Stem Cell Transplantation
    •    High-dose chemotherapy followed by autologous stem cell transplantation (ASCT) is increasingly used to consolidate remission.

Targeted and Experimental Therapies
    •    Investigational approaches include EZH2 inhibitors, immune checkpoint blockade, and molecular agents restoring SWI/SNF function.
    •    Enrollment in international AT/RT clinical trials (e.g., EU-RHAB, COG ACNS protocols) is encouraged.

 7. Personalized Medicine: The Role of Genetics (SMARCB1/INI1)

AT/RT is among the most genetically defined pediatric tumors.
Testing for SMARCB1/SMARCA4 mutations guides diagnosis, identifies hereditary syndromes, and may open access to novel therapies targeting epigenetic dysregulation.
Genetic counseling for families is recommended, as ~25 % of cases carry germline variants.

 8. Prognosis and Survival Rates

Despite progress, AT/RT remains a challenging diagnosis.
    •    Overall survival: 40–50 % in recent series (higher in children >3 years).
    •    Median survival: 18–24 months with intensive multimodal therapy.
    •    Prognostic factors: extent of surgical resection, age, dissemination, and molecular subgroup (AT/RT-TYR, MYC, SHH).

Survival rates continue to improve due to early molecular diagnosis, advanced surgery, and international treatment protocols.

 9. Rehabilitation and Neurocognitive Support

Comprehensive post-treatment care includes:
    •    Neurocognitive and psychomotor rehabilitation;
    •    Endocrine and hearing monitoring;
    •    Physiotherapy and speech therapy;
    •    Psychological and family support programs.

Long-term follow-up aims to preserve quality of life and detect late complications early.

 10. AT/RT Care at RecMed: Advanced Pediatric Oncology in Türkiye

RecMed Medical Travel (Istanbul, Türkiye) collaborates with leading pediatric neurosurgery and oncology centers to offer advanced multidisciplinary care for AT/RT:
    •    Expert diagnostics including MRI, molecular testing, and histopathology review.
    •    Complex neurosurgery performed by high-volume pediatric brain tumor surgeons.
    •    Tailored chemotherapy and radiotherapy based on international protocols (COG, EU-RHAB).
    •    Access to clinical trials and targeted agents.
    •    Dedicated patient coordination — visa, accommodation, translation, and family support.

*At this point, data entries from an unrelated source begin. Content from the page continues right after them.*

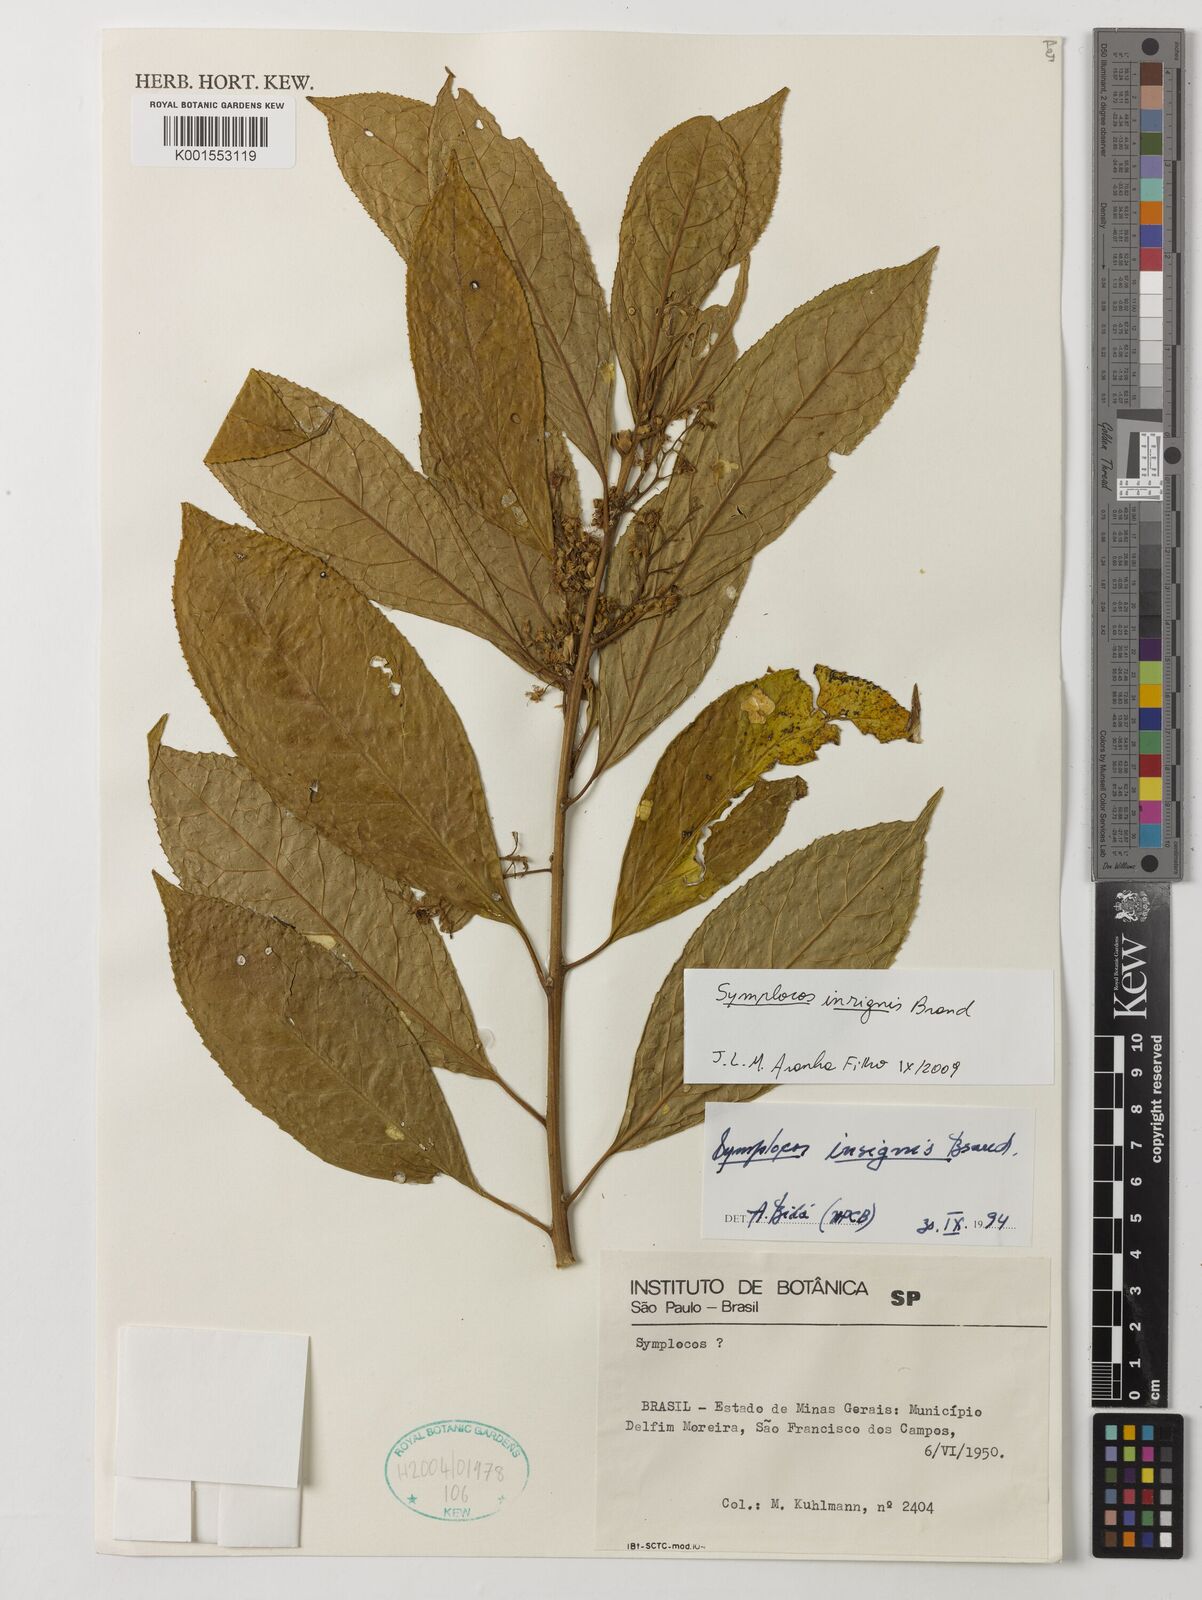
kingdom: Plantae
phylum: Tracheophyta
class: Magnoliopsida
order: Ericales
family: Symplocaceae
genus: Symplocos
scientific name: Symplocos insignis
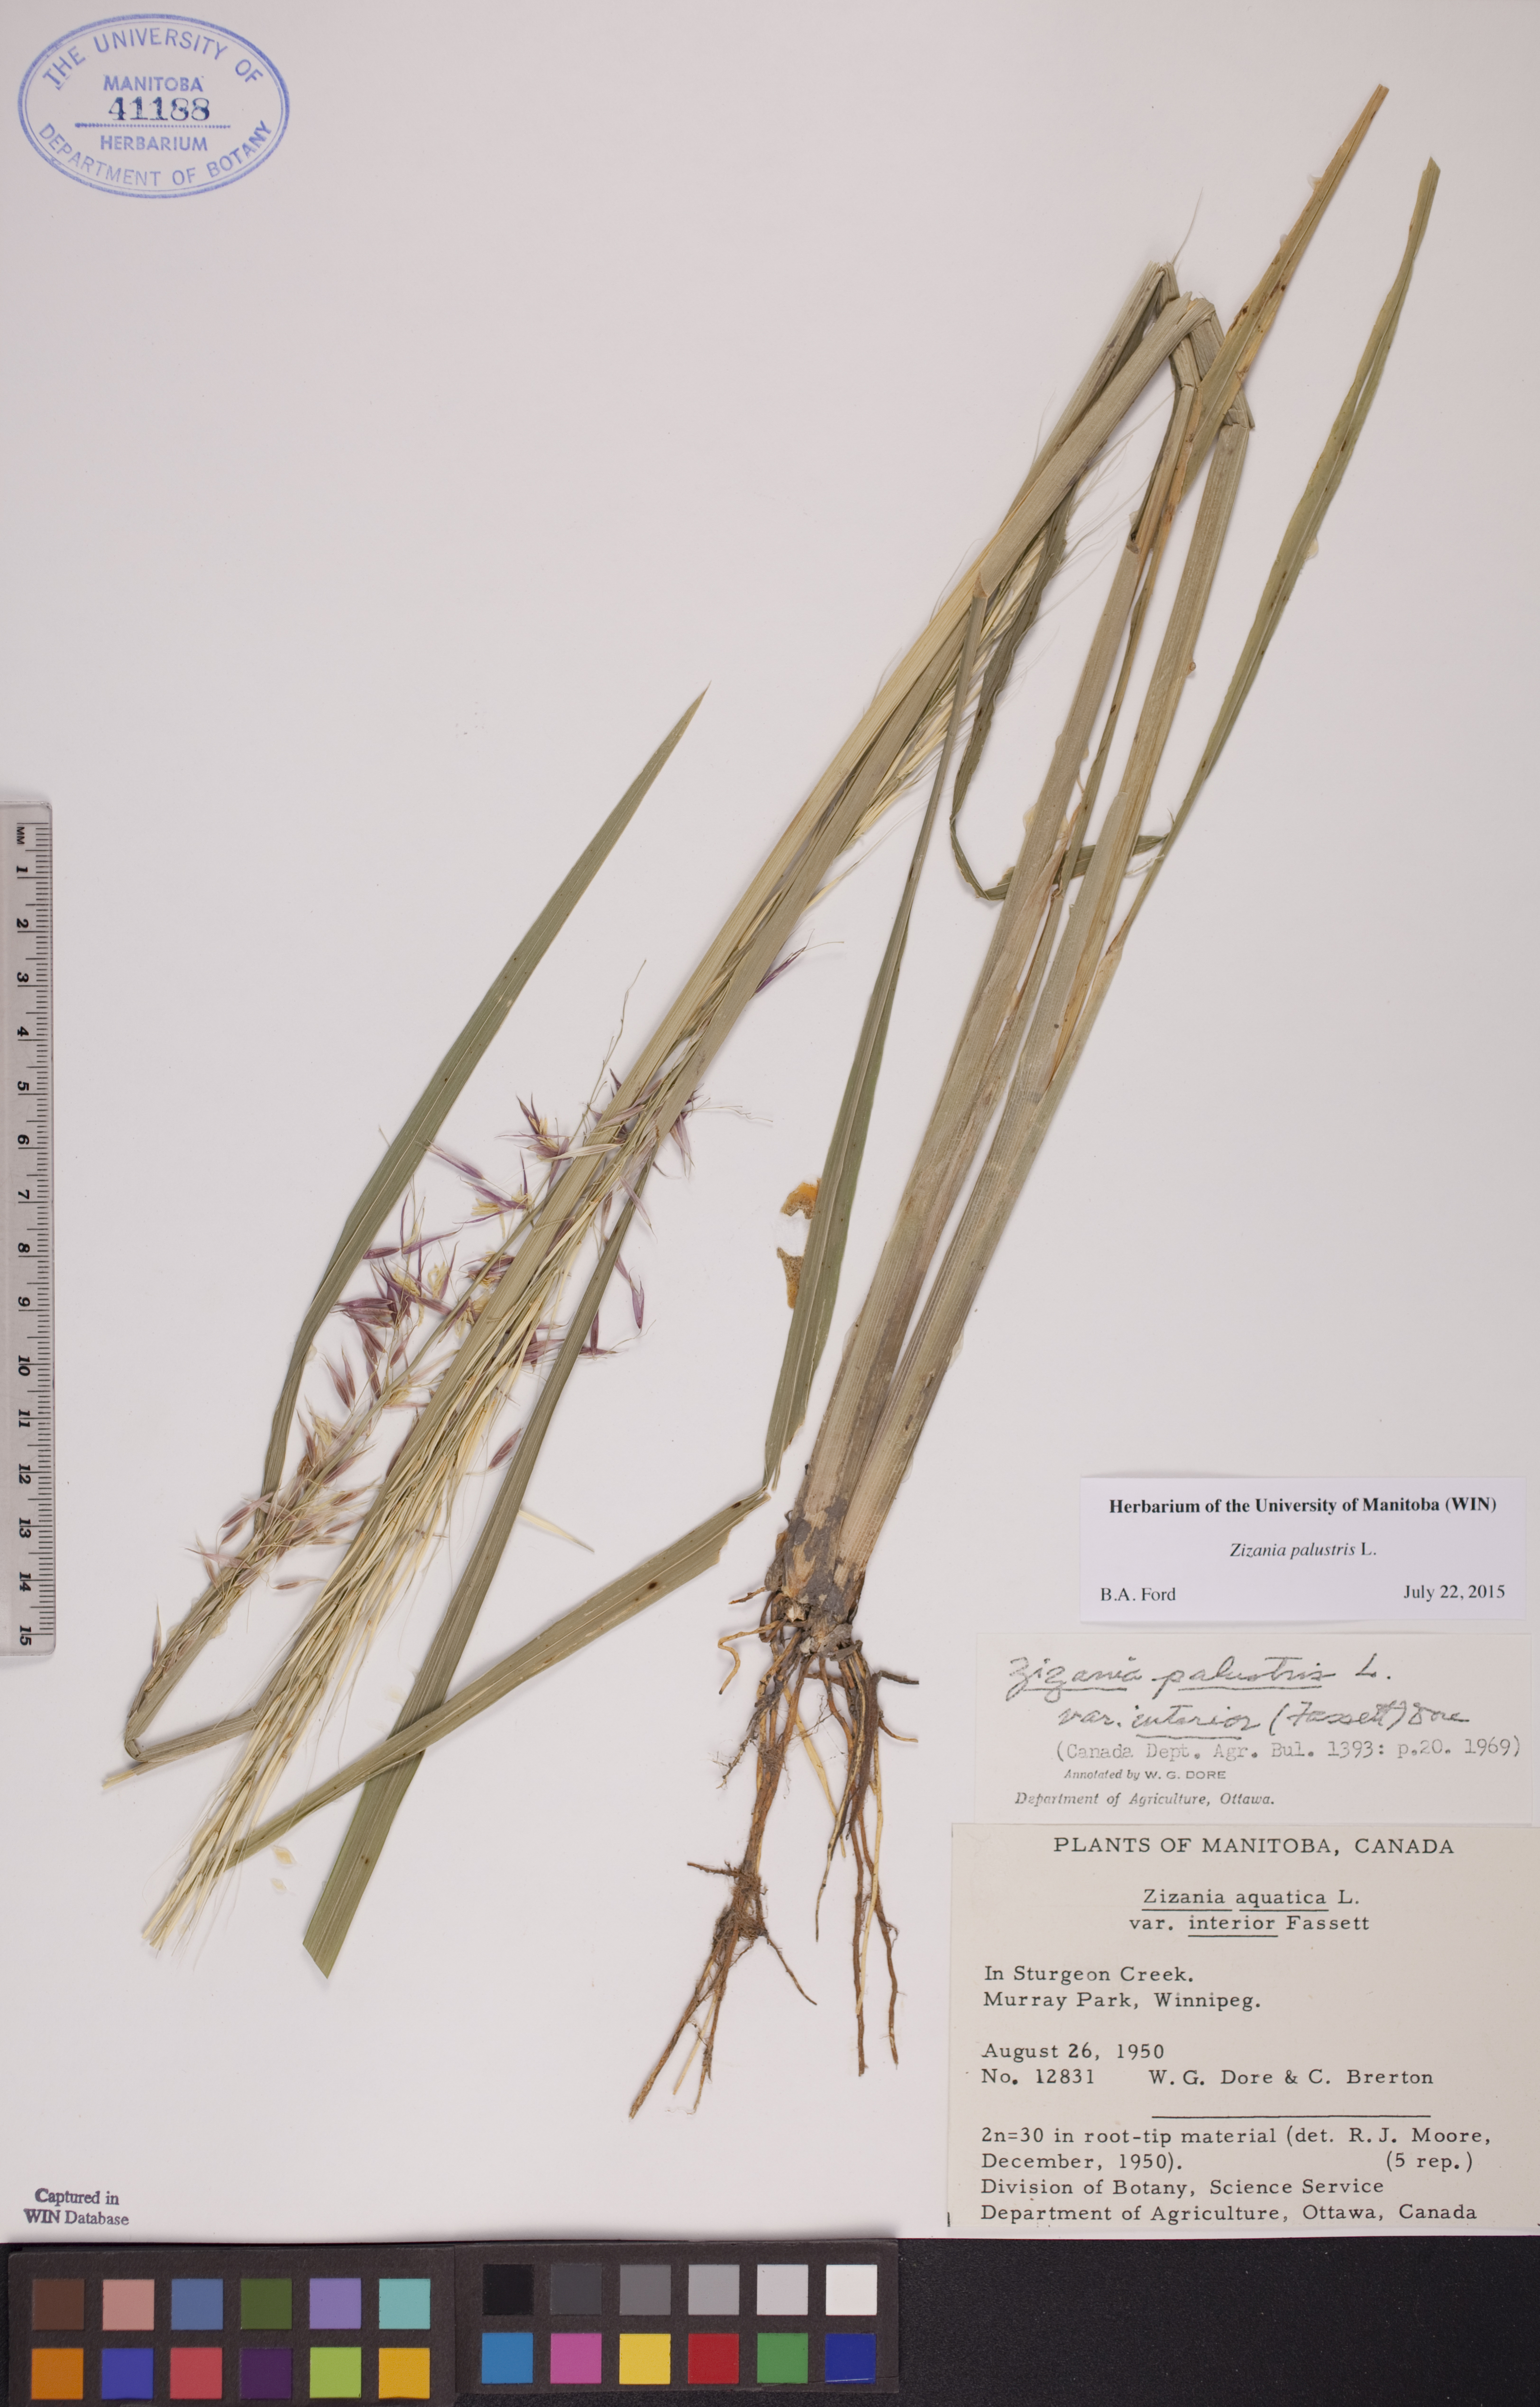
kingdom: Plantae
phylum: Tracheophyta
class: Liliopsida
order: Poales
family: Poaceae
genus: Zizania
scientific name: Zizania palustris
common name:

RecMed’s mission is to combine world-class medical expertise and compassionate family-oriented care, giving every child access to cutting-edge treatment and hope for recovery.

 11. References

    1.    National Cancer Institute (NCI). Childhood Atypical Teratoid/Rhabdoid Tumor Treatment (PDQ®), 2025.
    2.    ESMO Clinical Practice Guidelines. CNS Embryonal Tumors Including AT/RT, 2024.
    3.    Children’s Oncology Group (COG) Protocol ACNS0333. AT/RT Treatment and Outcomes, 2025.
    4.    WHO Classification of CNS Tumors, 5th Edition (2024).
    5.    PubMed. Molecular Subgroups and Targeted Therapy in AT/RT, 2024.
    6.    EU-RHAB Registry (2025). International Prospective Study on Pediatric AT/RT.